Count each line below that has the word "properties" in it, and give only the total.

───── Extracted information

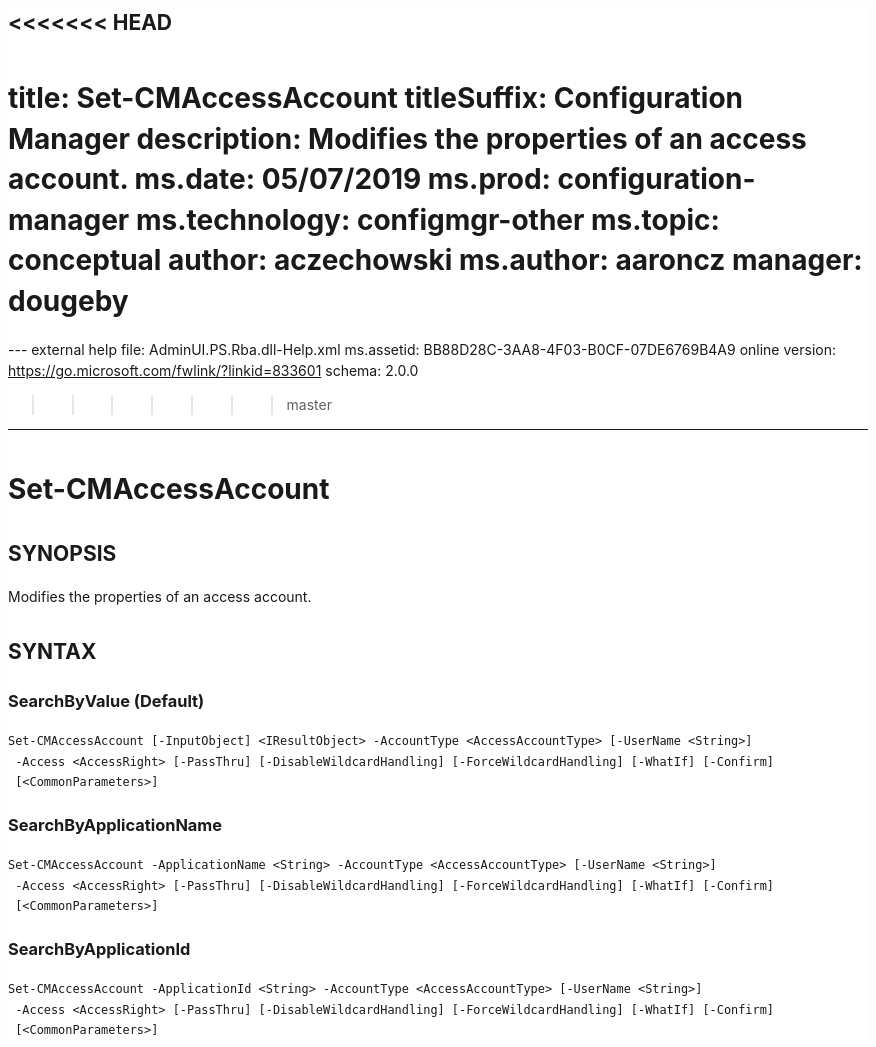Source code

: <<<<<<< HEAD
---
title: Set-CMAccessAccount
titleSuffix: Configuration Manager
description: Modifies the properties of an access account.
ms.date: 05/07/2019
ms.prod: configuration-manager
ms.technology: configmgr-other
ms.topic: conceptual
author: aczechowski
ms.author: aaroncz
manager: dougeby
=======
﻿---
external help file: AdminUI.PS.Rba.dll-Help.xml
ms.assetid: BB88D28C-3AA8-4F03-B0CF-07DE6769B4A9
online version: https://go.microsoft.com/fwlink/?linkid=833601
schema: 2.0.0
>>>>>>> master
---

# Set-CMAccessAccount

## SYNOPSIS
Modifies the properties of an access account.

## SYNTAX

### SearchByValue (Default)
```
Set-CMAccessAccount [-InputObject] <IResultObject> -AccountType <AccessAccountType> [-UserName <String>]
 -Access <AccessRight> [-PassThru] [-DisableWildcardHandling] [-ForceWildcardHandling] [-WhatIf] [-Confirm]
 [<CommonParameters>]
```

### SearchByApplicationName
```
Set-CMAccessAccount -ApplicationName <String> -AccountType <AccessAccountType> [-UserName <String>]
 -Access <AccessRight> [-PassThru] [-DisableWildcardHandling] [-ForceWildcardHandling] [-WhatIf] [-Confirm]
 [<CommonParameters>]
```

### SearchByApplicationId
```
Set-CMAccessAccount -ApplicationId <String> -AccountType <AccessAccountType> [-UserName <String>]
 -Access <AccessRight> [-PassThru] [-DisableWildcardHandling] [-ForceWildcardHandling] [-WhatIf] [-Confirm]
 [<CommonParameters>]
```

──────────

* **Answer to this exercise**: 2